Alla metà degli anni Trenta incontra e si innamora di Lenore Krasner – anche lei artista – che sposerà solo nel 1945. Quindi la coppia si trasferisce a Springs, Long Island, e la Krasner si dedica alla carriera del marito, diventando la sua principale promoter. Ed è qui, in un nuovo studio ampio come un capannone industriale, che Pollock potrà scoprire il “dripping”, lo sgocciolamento, e farne la sua propria modalità espressiva. Dai filmati e dalle foto a disposizione di questi atti creativi Pollock appare completamente immerso nell’atto stesso, senza soluzione di continuità tra l’uomo, l’artista, il sentire e l’espressione. L’artista si muove al ritmo della musica jazz e la creazione dell’opera entra a far parte dell’opera stessa.
L’ultimo periodo della vita del pittore del Wyoming fu il più difficile. L’esistenza complessa, fin dall’infanzia, turbata da problemi psichiatrici e di alcol continuava. Tra 1948 e 1950, periodo d’intensa attività, anche la rivista “Life” si domandò, retoricamente, se fosse lui l’artista americano più famoso, accostandolo ai grandi maestri europei quali Picasso, Miró, Rouault, Matisse.

Jackson Pollock – Hans Namuth.

Di fatto è proprio la sua vita sregolata e assurda a interrompere prematuramente una sfolgorante carriera: l’11 agosto 1956, dopo l’ennesima notte brava, Pollock si schianta al volante della propria auto. Con lui muore una giovane donna, un’altra resta gravemente ferita.
Sono passati oltre sessant’anni dalla sua morte, eppure il mito di Pollock resta inscalfibile e sempre attuale: a lui e alla sua arte è dedicata tutta la prima sezione della mostra romana.
Ma la mostra non è solo Pollock. Nella seconda sezione – Verso la Scuola di New York – ci si sofferma sulla generazione di pittori in America che si allontana dal realismo e dalla figurazione, vedendo nell’astratto il segno di un tempo nuovo come Arshile Gorky, William Baziotes, Robert Motherwell, tra i fondatori della “Scuola di New York”, Clyfford Still, Mark Tobey, Richard Pousette-Dart e tanti altri come Bradley Walker Tomlin tra i precursori, fin dai primi anni Quaranta, del nascente “Espressionismo astratto”.
La Terza sezione si concentra su Kline. I suoi dipinti di grandi dimensioni modulati prevalentemente sul bianco e nero, più raramente di altri colori. Kline, insieme a Pollock, Rothko e de Kooning è considerato tra i massimi interpreti della “Scuola di New York”.
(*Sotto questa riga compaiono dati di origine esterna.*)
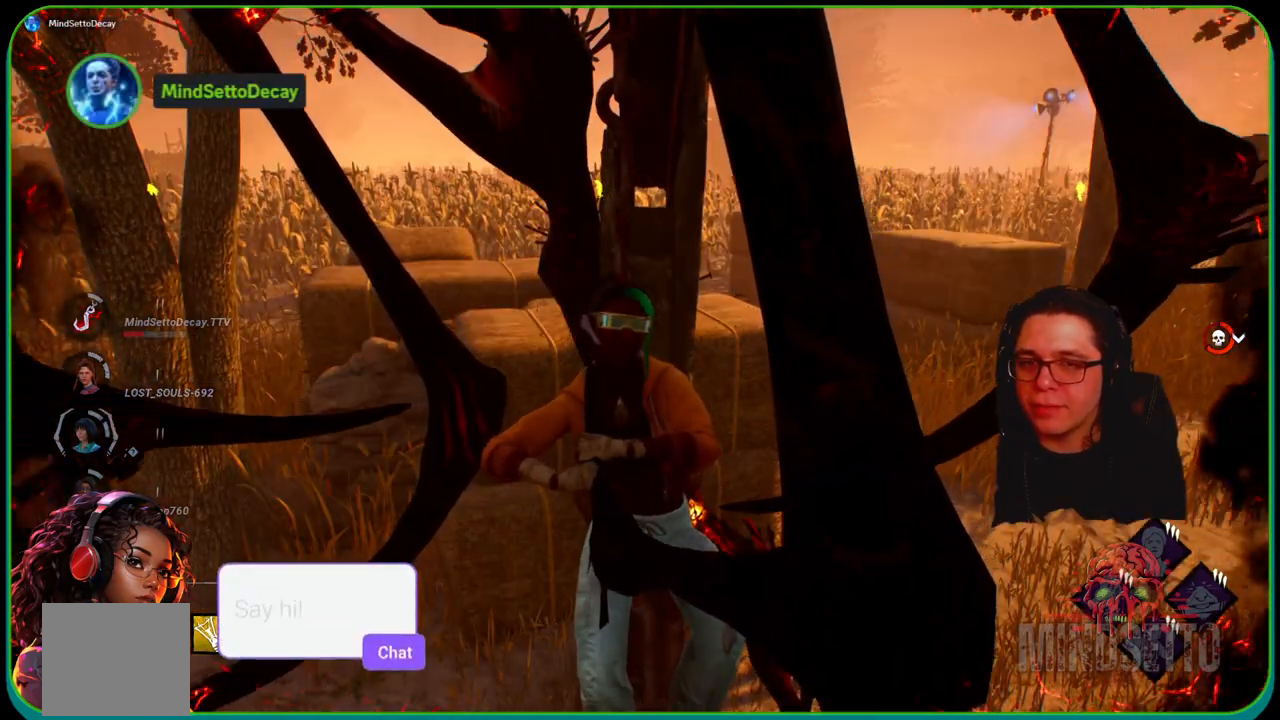
{"buttons": [], "left_stick": "right", "right_stick": "center", "events": []}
Pollock e la Scuola Americana – Una foto della mostra.

Nella Quarta sezione – “Dall’Espressionismo astratto ai Color Field”, la pittura si dirige rapidamente verso la smaterializzazione. Nella Quinta sezione, dedicata a Willem de Kooning, l’artista sempre vicino all’Action Painting, ma mai completamente espressionista astratto, pur abbracciandone i principi teorici non abbandona la figurazione. Resta famoso soprattutto per la serie Woman I, ciclo dedicato alla figura femminile. Mentre nella sesta e ultima sezione dal titolo “Mark Rothko” il focus è sul pittore dall’approccio lirico e mistico. Nei suoi quadri ci sono pennellate estese di colore che tracciano soprattutto rettangoli luminosi e vibranti.